June 2015 Briefs

Publication: Militant Leadership Monitor Volume: 6 Issue: 6

Abd al-Nasr Shmeir (Source: al-Jazeera)


Nicholas A. Heras

Damascus’ suburban region of eastern Ghouta is a site of ongoing and vicious conflict between the Syrian military and several rebel factions. Inter-rebel fighting is common there, particularly between the Islamic State and several militant Islamist Syrian armed opposition factions, including the powerful Faylaq al-Rahman (Legion of the Most Merciful One) organization, which is believed to have more than 3,000 fighters deployed in strategic neighborhoods such as Douma and Jobar in eastern Ghouta. [1] The overall commander of Faylaq al-Rahman is Captain Abd al-Nasr Shmeir (a.k.a. Abu Nasr), a 38-year-old former Syrian military officer from the town of al-Rastan, north of the city of Homs in the central-western governorate of Homs (al-Jazeera, May 8; YouTube, July 5, 2012). Under Shmeir’s leadership, the Faylaq al-Rahman organization has been a committed combatant against both Bashar al-Assad’s government and its auxiliaries and the Islamic State (Orient News [Dubai], May 8; al-Safir [Beirut], January 30; al-Manar [Beirut], January 6; Daily Star [Beirut], September 30, 2014).

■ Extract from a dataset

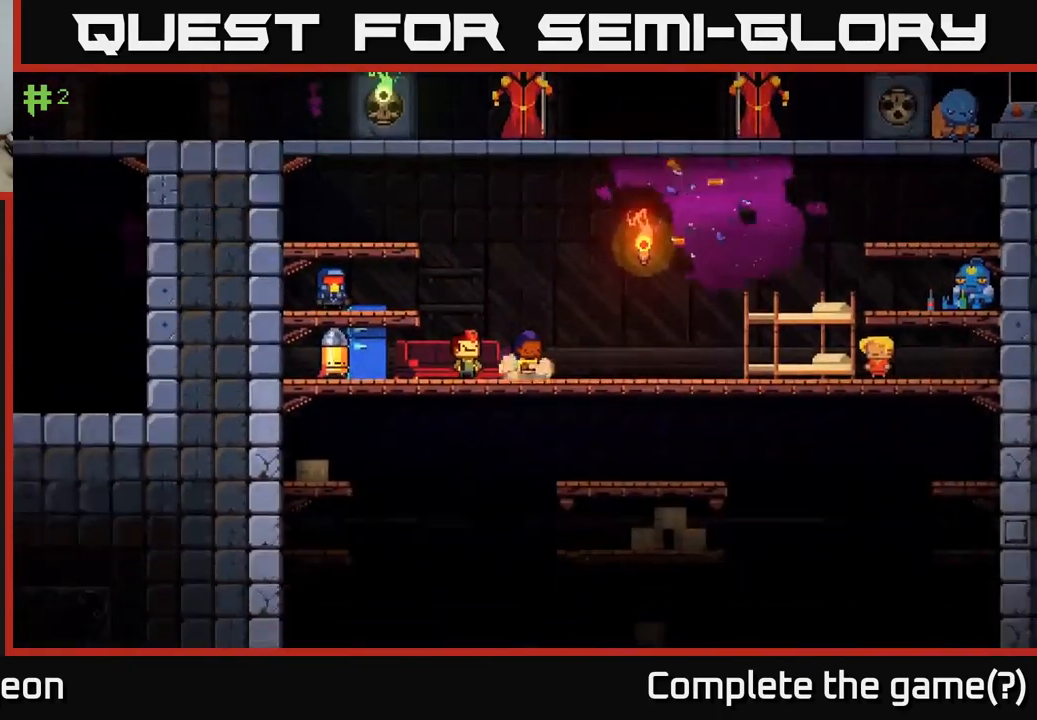
{"buttons": [], "left_stick": "left", "right_stick": "center", "events": [[150, "left_stick", "left"], [317, "A", "down"], [433, "A", "up"]]}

Shmeir is presented as an active and inspiring commander who leads from the front lines (YouTube, May 31, 2015; Twitter, May 7; YouTube, June 12, 2013; YouTube, June 23, 2012). He has stated that he defected from the Syrian military in order to protect the people and because he seeks a Syria that does not serve one sect, choosing to fight in Ghouta because it is the key to Damascus, which is the key to the country (YouTube, July 5, 2012). In May, Shmeir survived a suicide bomber’s assassination attempt on his life at Faylaq al-Rahman’s headquarters in eastern Ghouta; the attack may have been ordered by the Islamic State in reprisal for Faylaq al-Rahman’s steadfast opposition to that jihadist group’s expansion in the area (YouTube, May 8; Orient News [Dubai], May 8; al-Quds al-Arabi, May 8; al-Jazeera, May 8). Under Shmeir’s leadership, Faylaq al-Rahman has developed a social welfare organization, which has reportedly led to tensions with the local community over the cost and limited access to essential goods as the Syrian military’s siege of the eastern Ghouta area tightens (Developmental Interactive Network [Ghouta], June 27; Syria Direct [Ghouta], October 29, 2014).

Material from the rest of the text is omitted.